The church can’t afford to be apolitical if it is to honor its prophetic role in society. For too much of its history the church has been timid and silent on matters that are at odds with the coming of God’s kingdom.
Today’s church needs to lead conversations on racial injustice, for example, by speaking and writing with truth and grace. But the words alone are not enough. There is much work to be done as we love our neighbors across all differences, as we insist on legislation that serves the entire commonwealth, as we push for prison reform, and as we critically evaluate how we’ve been teaching American history. There is a lot of room for repentance and reform, which is what the church at its best is uniquely able to lead. If the church fails to be the voice of moral conscience in our society, the political process is doomed.
The letters in the book are light on theology speak, being written in a more general and personal style that’s very engaging. I wonder if you’d be willing to go a bit deeper into some of the theological themes you see playing in the book?
My dad and I were called to be pastors. And while we both received good theological educations from the academy, our primary calling was to serve the church. Pastoral ministry requires a solid foundation in theology, because it’s essential that what we have to say about God is as accurate as possible. But the goal of congregational ministry is not to do theology, but to lead people in the way of Jesus. As with houses, the foundation is crucial, but it remains largely hidden from view in order to reveal the practical aspects of living as a communion of saints. It’s a hefty foundation, constructed on rocks with names like Incarnation, Salvation, Liberation, Christology, Pneumatology, Ecclesiology, Soteriology, and Eschatology.

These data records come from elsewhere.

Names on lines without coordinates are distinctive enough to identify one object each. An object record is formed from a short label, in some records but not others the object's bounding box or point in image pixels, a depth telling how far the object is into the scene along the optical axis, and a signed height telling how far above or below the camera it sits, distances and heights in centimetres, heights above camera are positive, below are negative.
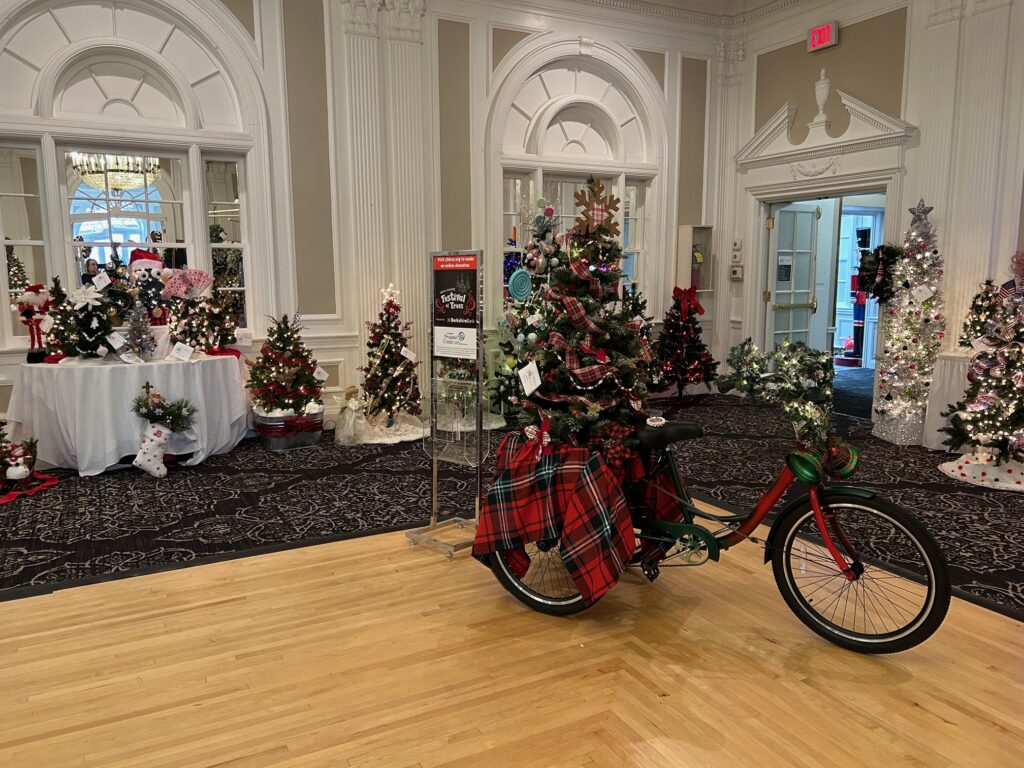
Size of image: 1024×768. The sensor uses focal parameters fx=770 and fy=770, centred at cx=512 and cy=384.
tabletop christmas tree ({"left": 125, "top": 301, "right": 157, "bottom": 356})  565 -40
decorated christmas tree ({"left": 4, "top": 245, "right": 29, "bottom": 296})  624 +5
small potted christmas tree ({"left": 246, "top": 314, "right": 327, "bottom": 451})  641 -94
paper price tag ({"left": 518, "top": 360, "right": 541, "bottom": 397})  333 -43
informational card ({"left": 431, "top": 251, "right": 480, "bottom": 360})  389 -13
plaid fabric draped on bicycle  310 -97
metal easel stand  401 -83
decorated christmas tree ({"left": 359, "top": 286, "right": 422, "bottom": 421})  679 -81
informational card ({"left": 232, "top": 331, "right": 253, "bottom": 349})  662 -52
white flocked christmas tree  641 -45
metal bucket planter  640 -126
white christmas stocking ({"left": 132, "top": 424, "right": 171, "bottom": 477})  553 -124
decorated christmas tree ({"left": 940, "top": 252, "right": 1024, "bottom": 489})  517 -81
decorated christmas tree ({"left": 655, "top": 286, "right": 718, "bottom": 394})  871 -78
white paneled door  895 +8
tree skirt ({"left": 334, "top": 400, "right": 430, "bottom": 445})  662 -132
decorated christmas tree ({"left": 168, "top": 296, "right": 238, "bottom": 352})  602 -36
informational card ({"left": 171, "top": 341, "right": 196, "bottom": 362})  583 -56
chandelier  642 +92
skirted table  548 -93
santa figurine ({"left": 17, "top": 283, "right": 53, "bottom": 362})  576 -24
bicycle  284 -116
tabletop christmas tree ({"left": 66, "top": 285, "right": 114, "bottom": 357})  551 -30
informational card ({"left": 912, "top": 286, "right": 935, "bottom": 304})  636 -14
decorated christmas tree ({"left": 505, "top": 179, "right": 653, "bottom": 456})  328 -32
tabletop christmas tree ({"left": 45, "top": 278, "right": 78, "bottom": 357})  554 -35
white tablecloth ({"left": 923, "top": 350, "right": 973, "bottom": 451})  618 -91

Again, they are essential as foundations go, but pastors are primarily interested in nurturing faith that is found above ground, manifested in community. We quietly make sure the foundation is stable (the work of orthodoxy), and we call people’s attention to the lived nature of following Jesus (the work of orthopraxis). Eugene was a theological heavyweight; he had an intimate knowledge of the church’s foundation. But his pastoral instincts kept us all focused on the living rooms, and dining rooms, and playrooms of the household of God.